Stemming from a Support Case I had on netflow data collected from a cisco ASR 1001-x, it was noted that NTA treats packets sourced from SNMP Index=0 as 'invalid'. In Cisco's case at least, (and i'd imagine other devices as well), they source router 'self'-generated packets (not ones sourced from an interface with the Router's IP, but ones created by the router and send out as parts of other connections) as sourced from interface index=0, as the packets don't have any other valid 'source' (ingress) interface, just an egress (destination) interface. In our case, since we're capturing Egress netflow. In our case the majority of the packets I was seeing with Source index=0 were RST packets generated by the firewall, when it idle-closed a TCP session. The firewall components notify either end of the TCP session with a RST. Not only can this help prevent an application that expected the idle TCP session to still exist from hanging once it tries to use the connection again, but this also helps potential NAT devices along the path to see the TCP connection was closed and free resources from it. We had a very large amount of these idle aged-out TCP connections in a wireless environment where the clients are always 'disappearing' from the network before their applications close the TCP connections, and if they reconnect it's frequently in a new location with alternate IP addressing.
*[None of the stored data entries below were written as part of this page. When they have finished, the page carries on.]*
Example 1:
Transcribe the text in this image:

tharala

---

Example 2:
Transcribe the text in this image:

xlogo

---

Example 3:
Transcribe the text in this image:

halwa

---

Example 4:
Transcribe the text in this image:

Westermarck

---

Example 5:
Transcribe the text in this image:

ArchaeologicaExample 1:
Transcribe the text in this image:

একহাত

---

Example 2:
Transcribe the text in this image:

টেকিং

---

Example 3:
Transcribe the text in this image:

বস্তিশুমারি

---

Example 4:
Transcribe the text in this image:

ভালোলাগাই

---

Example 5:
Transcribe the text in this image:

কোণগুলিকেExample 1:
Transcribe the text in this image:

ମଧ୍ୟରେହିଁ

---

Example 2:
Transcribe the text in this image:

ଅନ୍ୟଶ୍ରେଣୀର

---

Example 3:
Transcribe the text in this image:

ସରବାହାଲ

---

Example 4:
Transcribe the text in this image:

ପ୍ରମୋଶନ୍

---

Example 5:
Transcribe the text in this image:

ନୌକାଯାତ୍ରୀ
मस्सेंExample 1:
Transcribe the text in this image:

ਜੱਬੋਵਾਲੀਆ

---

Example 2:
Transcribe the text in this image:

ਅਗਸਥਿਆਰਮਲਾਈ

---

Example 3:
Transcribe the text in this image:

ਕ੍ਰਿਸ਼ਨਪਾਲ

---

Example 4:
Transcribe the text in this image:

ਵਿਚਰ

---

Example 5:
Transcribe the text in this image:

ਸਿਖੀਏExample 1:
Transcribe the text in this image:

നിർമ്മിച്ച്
As it is now, NTA drops/ignores these RST packets (and any other packets with interface index=0). It might even throw an alert about receiving bad netflow data from the device.
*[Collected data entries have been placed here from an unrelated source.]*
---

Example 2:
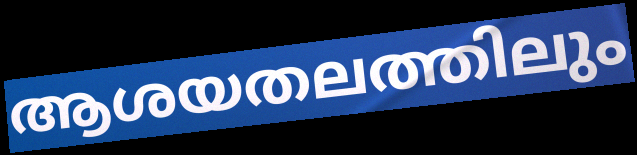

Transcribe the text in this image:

ആശയതലത്തിലും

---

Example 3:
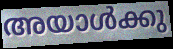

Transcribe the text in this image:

അയാൾക്കു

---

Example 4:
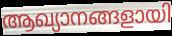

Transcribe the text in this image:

ആഖ്യാനങ്ങളായി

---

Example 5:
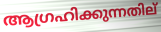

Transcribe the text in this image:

ആഗ്രഹിക്കുന്നതില്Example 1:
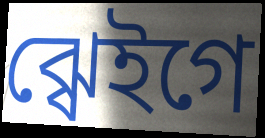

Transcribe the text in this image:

ঝ্ৱেইগে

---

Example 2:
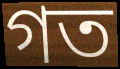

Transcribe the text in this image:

গত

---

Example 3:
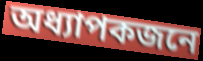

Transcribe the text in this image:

অধ্যাপকজনে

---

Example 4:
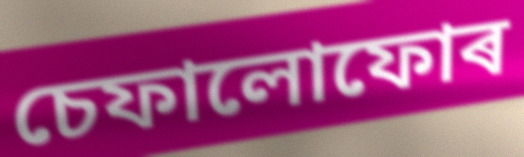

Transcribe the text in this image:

চেফালোফোৰ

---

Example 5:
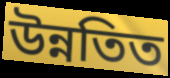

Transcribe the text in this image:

উন্নতিত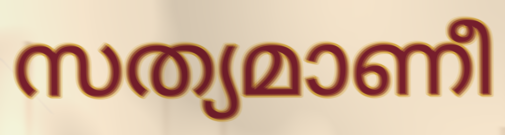
സത്യമാണീ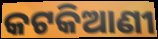
କଟକିଆଣୀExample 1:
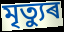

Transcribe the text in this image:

মৃত্যুৰ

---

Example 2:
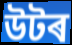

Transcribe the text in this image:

উটৰ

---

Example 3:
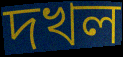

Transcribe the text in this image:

দখল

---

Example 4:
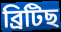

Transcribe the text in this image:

ব্ৰিটিছ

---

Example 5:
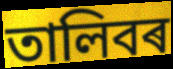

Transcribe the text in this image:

তালিবৰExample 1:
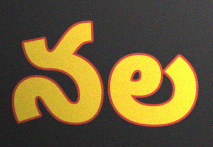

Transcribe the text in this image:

నల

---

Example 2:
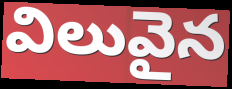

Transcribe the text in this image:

విలువైన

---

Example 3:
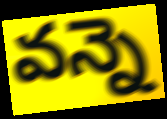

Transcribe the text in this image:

వన్నె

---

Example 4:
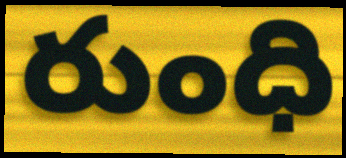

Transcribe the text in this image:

రుంధి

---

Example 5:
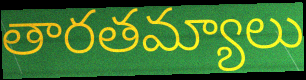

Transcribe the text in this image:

తారతమ్యాలు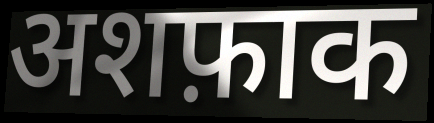
अशफ़ाकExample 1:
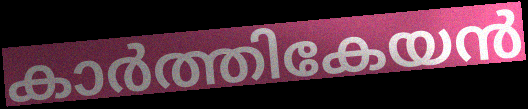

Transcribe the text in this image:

കാർത്തികേയൻ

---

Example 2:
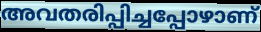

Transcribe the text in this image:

അവതരിപ്പിച്ചപ്പോഴാണ്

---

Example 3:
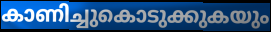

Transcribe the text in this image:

കാണിച്ചുകൊടുക്കുകയും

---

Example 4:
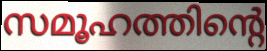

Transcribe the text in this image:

സമൂഹത്തിന്റെ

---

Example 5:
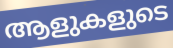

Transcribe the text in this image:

ആളുകളുടെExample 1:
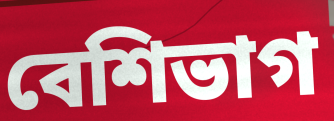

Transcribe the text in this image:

বেশিভাগ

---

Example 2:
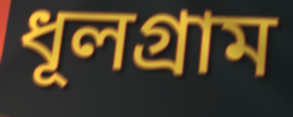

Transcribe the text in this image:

ধূলগ্রাম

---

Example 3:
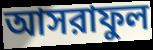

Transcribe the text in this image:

আসরাফুল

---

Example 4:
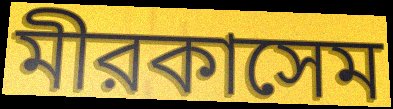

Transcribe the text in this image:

মীরকাসেম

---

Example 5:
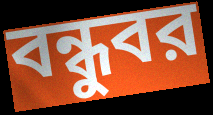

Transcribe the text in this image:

বন্ধুবর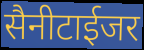
सैनीटाईजरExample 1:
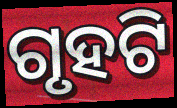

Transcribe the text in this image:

ଗୃହଟି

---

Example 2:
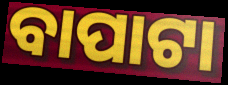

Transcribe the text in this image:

ବାପାଟା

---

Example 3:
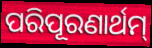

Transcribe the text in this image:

ପରିପୂରଣାର୍ଥମ୍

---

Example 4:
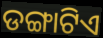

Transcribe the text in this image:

ଡଙ୍ଗାଟିଏ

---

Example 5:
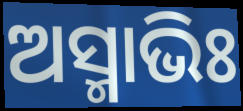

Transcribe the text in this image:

ଅସ୍ମାଭିଃ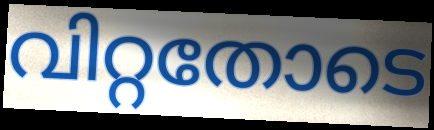
വിറ്റതോടെ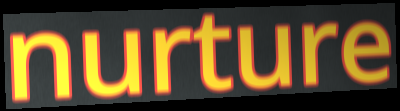
nurtureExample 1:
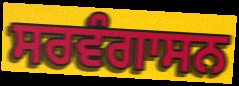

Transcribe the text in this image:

ਸਰਵੰਗਾਸਨ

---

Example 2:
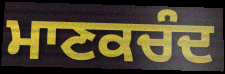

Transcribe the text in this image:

ਮਾਣਕਚੰਦ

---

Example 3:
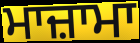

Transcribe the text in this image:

ਮਾਜ਼ਾਮਾ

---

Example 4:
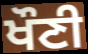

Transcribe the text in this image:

ਖੌਣੀ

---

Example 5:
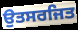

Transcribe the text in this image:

ਉਤਸਰਜਿਤ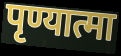
पृण्यात्माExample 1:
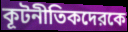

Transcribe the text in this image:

কূটনীতিকদেরকে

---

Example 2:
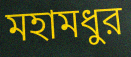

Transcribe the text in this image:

মহামধুর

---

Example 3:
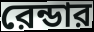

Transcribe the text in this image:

রেন্ডার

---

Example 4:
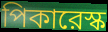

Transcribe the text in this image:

পিকারেস্ক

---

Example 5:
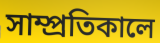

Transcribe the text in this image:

সাম্প্রতিকালেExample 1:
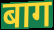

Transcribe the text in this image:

बाग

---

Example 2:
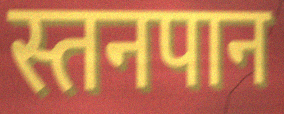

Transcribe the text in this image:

स्तनपान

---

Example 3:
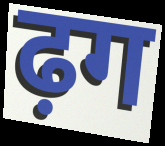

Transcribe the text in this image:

ढ़ग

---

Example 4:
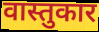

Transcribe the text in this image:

वास्तुकार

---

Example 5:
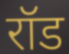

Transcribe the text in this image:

रॉड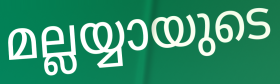
മല്ലയ്യായുടെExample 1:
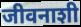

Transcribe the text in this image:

जीवनाशी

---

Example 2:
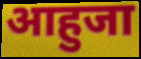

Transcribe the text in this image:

आहुजा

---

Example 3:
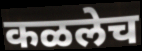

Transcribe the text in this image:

कळलेच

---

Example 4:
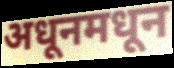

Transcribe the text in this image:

अधूनमधून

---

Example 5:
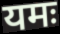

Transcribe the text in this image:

यमः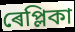
ৰেপ্লিকাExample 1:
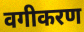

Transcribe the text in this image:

वगीकरण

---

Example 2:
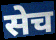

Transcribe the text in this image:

सेच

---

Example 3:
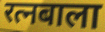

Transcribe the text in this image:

रत्नबाला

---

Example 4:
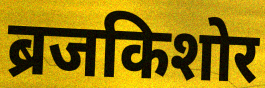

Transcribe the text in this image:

ब्रजकिशोर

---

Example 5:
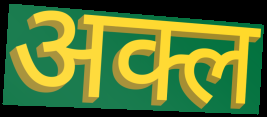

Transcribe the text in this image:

अक्लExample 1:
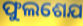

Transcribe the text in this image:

ଫୁଲଶେଯ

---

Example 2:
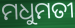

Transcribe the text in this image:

ମଧୁମତୀ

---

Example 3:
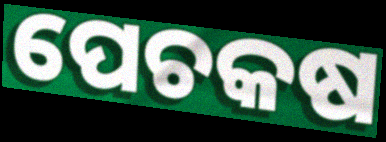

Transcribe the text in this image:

ପେଚକଷ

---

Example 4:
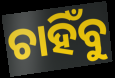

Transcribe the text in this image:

ଚାହିଁବୁ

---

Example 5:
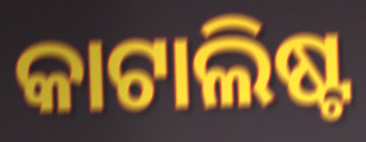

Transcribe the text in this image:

କାଟାଲିଷ୍ଟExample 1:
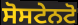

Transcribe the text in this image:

ਸੋਸਟੇਨਟੋ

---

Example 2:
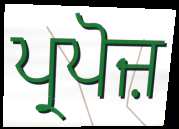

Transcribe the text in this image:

ਪ੍ਰਪੋਜ਼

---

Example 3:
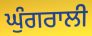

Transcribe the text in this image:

ਘੁੰਗਰਾਲੀ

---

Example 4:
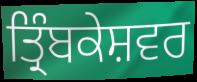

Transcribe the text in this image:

ਤ੍ਰਿੰਬਕੇਸ਼ਵਰ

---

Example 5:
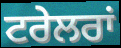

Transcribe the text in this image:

ਟਰੇਲਰਾਂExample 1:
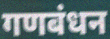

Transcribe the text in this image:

I was thinking it might make more sense to capture the RST packets even if it’s probably statistically insignificant in the overall netflow traffic analysis, because it seems like something that could be helpful if identified/surfaced as a ‘firewall idle session termination count’ or something? While it's possible that it could become a significant source of data, I could also see how it might be important if a network admin saw a spike in those session closures or some sort of tracking of the rate of RST packets injected by the router were kept? Especially charting a large number of session closures suddenly could be indicative of a DoS attack of some sort blocked by the firewall configured to cleanly close connections -- By default Cisco Firewall generates RST packets not only for closed idle-timeout TCP sessions, but also incomplete (sessions which don't complete the 3-way handshake) and other reasons it has to close a TCP session. It could even be linked to a session as an identifier that a flow was terminated by firewall/router-generated-packet as opposed to one of the ends. I think it would make troubleshooting long-running session termination issues easier if solarwinds had such a function. (For example if the firewall were closing idle TCP sessions after 30 minutes, but an application expected an hour between keepalives or potential traffic. I know some voice applications via TCP and Exchange/Outlook connections have been notorious for these issues in the past.
The Feature Request Case ID for this topic is 1206897.